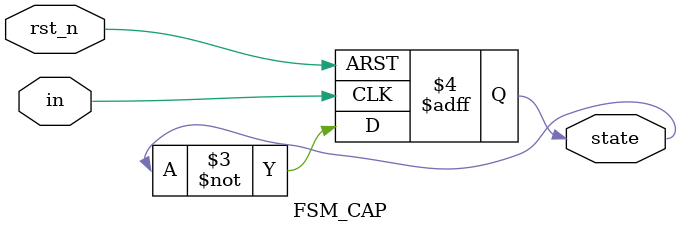
<source format=v>
module FSM_CAP(in, rst_n, state);
    input in;
    input rst_n;
    output reg state;
    
    always@(posedge in or negedge rst_n)
        if (~rst_n) state <= 0;
        else state <= ~state;

endmodule
</source>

^^^^^^^^

> **EXERCISE INSTRUCTIONS**: Could the entries above be written out word for word, with no pictures?

> **SOLUTION**:
<source format=v>
module FSM_CAP(in, rst_n, state);
    input in;
    input rst_n;
    output reg state;
    
    always@(posedge in or negedge rst_n)
        if (~rst_n) state <= 0;
        else state <= ~state;

endmodule
</source>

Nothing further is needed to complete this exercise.